DIRECTIONS FOR THIS TASK
Copy every record below exactly as it appears.

RECORD EXTRACTS
++++++++++++++++++++
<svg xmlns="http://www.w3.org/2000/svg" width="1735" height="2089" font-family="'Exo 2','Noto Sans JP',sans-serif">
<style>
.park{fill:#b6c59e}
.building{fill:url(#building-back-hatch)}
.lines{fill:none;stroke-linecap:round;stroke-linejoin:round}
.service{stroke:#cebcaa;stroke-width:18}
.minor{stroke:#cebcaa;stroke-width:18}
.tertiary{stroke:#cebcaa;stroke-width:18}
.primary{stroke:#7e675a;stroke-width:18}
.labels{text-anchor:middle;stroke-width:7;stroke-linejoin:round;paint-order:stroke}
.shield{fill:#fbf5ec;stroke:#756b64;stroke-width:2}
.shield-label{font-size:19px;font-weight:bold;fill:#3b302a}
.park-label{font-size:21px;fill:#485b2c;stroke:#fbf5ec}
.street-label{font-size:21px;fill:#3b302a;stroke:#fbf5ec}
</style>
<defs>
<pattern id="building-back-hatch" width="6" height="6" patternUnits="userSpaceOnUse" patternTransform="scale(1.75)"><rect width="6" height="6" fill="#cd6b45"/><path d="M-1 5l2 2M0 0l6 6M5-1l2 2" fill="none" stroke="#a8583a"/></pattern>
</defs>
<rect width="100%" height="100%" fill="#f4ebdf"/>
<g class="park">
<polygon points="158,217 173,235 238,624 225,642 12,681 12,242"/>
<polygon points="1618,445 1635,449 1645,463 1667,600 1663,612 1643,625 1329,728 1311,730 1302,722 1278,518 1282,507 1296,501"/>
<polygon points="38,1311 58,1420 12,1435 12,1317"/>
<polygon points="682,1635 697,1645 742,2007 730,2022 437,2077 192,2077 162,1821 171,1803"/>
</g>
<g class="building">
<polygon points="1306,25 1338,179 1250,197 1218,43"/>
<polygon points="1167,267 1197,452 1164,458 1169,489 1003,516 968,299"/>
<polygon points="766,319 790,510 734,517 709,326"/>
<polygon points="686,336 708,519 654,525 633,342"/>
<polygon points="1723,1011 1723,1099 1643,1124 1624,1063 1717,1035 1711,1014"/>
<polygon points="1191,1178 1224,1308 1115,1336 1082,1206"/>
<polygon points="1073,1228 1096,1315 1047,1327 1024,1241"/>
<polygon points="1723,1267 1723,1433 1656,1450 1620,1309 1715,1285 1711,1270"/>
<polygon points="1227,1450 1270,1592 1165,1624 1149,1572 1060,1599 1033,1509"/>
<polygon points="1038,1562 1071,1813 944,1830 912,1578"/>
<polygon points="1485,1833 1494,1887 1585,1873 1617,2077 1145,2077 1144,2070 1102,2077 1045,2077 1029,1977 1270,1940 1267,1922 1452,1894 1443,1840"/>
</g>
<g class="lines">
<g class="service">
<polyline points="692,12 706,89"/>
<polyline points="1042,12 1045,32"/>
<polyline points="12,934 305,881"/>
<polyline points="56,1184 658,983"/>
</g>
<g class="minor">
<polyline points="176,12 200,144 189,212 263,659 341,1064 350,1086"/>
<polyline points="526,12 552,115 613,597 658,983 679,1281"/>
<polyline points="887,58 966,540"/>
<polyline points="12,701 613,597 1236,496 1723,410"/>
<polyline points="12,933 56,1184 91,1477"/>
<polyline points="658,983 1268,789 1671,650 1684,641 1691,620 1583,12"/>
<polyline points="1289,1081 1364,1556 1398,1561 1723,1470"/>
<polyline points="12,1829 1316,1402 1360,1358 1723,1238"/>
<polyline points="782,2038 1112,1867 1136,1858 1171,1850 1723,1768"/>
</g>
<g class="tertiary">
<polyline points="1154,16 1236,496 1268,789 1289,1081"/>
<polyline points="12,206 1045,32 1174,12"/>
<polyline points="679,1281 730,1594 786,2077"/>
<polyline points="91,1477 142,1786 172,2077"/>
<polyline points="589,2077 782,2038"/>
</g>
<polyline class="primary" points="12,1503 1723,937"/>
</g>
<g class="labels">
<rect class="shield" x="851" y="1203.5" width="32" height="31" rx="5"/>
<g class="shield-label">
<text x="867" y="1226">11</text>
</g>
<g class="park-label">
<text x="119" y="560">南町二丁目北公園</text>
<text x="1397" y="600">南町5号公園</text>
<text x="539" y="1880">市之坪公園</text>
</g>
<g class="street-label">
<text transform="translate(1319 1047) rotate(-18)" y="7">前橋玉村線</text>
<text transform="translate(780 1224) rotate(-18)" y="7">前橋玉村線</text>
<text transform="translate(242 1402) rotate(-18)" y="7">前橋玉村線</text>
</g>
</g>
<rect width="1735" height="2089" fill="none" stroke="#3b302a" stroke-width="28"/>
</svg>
++++++++++++++++++++
RESULT OF THIS TASK
<svg xmlns="http://www.w3.org/2000/svg" width="1735" height="2089" font-family="'Exo 2','Noto Sans JP',sans-serif">
<style>
.park{fill:#b6c59e}
.building{fill:url(#building-back-hatch)}
.lines{fill:none;stroke-linecap:round;stroke-linejoin:round}
.service{stroke:#cebcaa;stroke-width:18}
.minor{stroke:#cebcaa;stroke-width:18}
.tertiary{stroke:#cebcaa;stroke-width:18}
.primary{stroke:#7e675a;stroke-width:18}
.labels{text-anchor:middle;stroke-width:7;stroke-linejoin:round;paint-order:stroke}
.shield{fill:#fbf5ec;stroke:#756b64;stroke-width:2}
.shield-label{font-size:19px;font-weight:bold;fill:#3b302a}
.park-label{font-size:21px;fill:#485b2c;stroke:#fbf5ec}
.street-label{font-size:21px;fill:#3b302a;stroke:#fbf5ec}
</style>
<defs>
<pattern id="building-back-hatch" width="6" height="6" patternUnits="userSpaceOnUse" patternTransform="scale(1.75)"><rect width="6" height="6" fill="#cd6b45"/><path d="M-1 5l2 2M0 0l6 6M5-1l2 2" fill="none" stroke="#a8583a"/></pattern>
</defs>
<rect width="100%" height="100%" fill="#f4ebdf"/>
<g class="park">
<polygon points="158,217 173,235 238,624 225,642 12,681 12,242"/>
<polygon points="1618,445 1635,449 1645,463 1667,600 1663,612 1643,625 1329,728 1311,730 1302,722 1278,518 1282,507 1296,501"/>
<polygon points="38,1311 58,1420 12,1435 12,1317"/>
<polygon points="682,1635 697,1645 742,2007 730,2022 437,2077 192,2077 162,1821 171,1803"/>
</g>
<g class="building">
<polygon points="1306,25 1338,179 1250,197 1218,43"/>
<polygon points="1167,267 1197,452 1164,458 1169,489 1003,516 968,299"/>
<polygon points="766,319 790,510 734,517 709,326"/>
<polygon points="686,336 708,519 654,525 633,342"/>
<polygon points="1723,1011 1723,1099 1643,1124 1624,1063 1717,1035 1711,1014"/>
<polygon points="1191,1178 1224,1308 1115,1336 1082,1206"/>
<polygon points="1073,1228 1096,1315 1047,1327 1024,1241"/>
<polygon points="1723,1267 1723,1433 1656,1450 1620,1309 1715,1285 1711,1270"/>
<polygon points="1227,1450 1270,1592 1165,1624 1149,1572 1060,1599 1033,1509"/>
<polygon points="1038,1562 1071,1813 944,1830 912,1578"/>
<polygon points="1485,1833 1494,1887 1585,1873 1617,2077 1145,2077 1144,2070 1102,2077 1045,2077 1029,1977 1270,1940 1267,1922 1452,1894 1443,1840"/>
</g>
<g class="lines">
<g class="service">
<polyline points="692,12 706,89"/>
<polyline points="1042,12 1045,32"/>
<polyline points="12,934 305,881"/>
<polyline points="56,1184 658,983"/>
</g>
<g class="minor">
<polyline points="176,12 200,144 189,212 263,659 341,1064 350,1086"/>
<polyline points="526,12 552,115 613,597 658,983 679,1281"/>
<polyline points="887,58 966,540"/>
<polyline points="12,701 613,597 1236,496 1723,410"/>
<polyline points="12,933 56,1184 91,1477"/>
<polyline points="658,983 1268,789 1671,650 1684,641 1691,620 1583,12"/>
<polyline points="1289,1081 1364,1556 1398,1561 1723,1470"/>
<polyline points="12,1829 1316,1402 1360,1358 1723,1238"/>
<polyline points="782,2038 1112,1867 1136,1858 1171,1850 1723,1768"/>
</g>
<g class="tertiary">
<polyline points="1154,16 1236,496 1268,789 1289,1081"/>
<polyline points="12,206 1045,32 1174,12"/>
<polyline points="679,1281 730,1594 786,2077"/>
<polyline points="91,1477 142,1786 172,2077"/>
<polyline points="589,2077 782,2038"/>
</g>
<polyline class="primary" points="12,1503 1723,937"/>
</g>
<g class="labels">
<rect class="shield" x="851" y="1203.5" width="32" height="31" rx="5"/>
<g class="shield-label">
<text x="867" y="1226">11</text>
</g>
<g class="park-label">
<text x="119" y="560">南町二丁目北公園</text>
<text x="1397" y="600">南町5号公園</text>
<text x="539" y="1880">市之坪公園</text>
</g>
<g class="street-label">
<text transform="translate(1319 1047) rotate(-18)" y="7">前橋玉村線</text>
<text transform="translate(780 1224) rotate(-18)" y="7">前橋玉村線</text>
<text transform="translate(242 1402) rotate(-18)" y="7">前橋玉村線</text>
</g>
</g>
<rect width="1735" height="2089" fill="none" stroke="#3b302a" stroke-width="28"/>
</svg>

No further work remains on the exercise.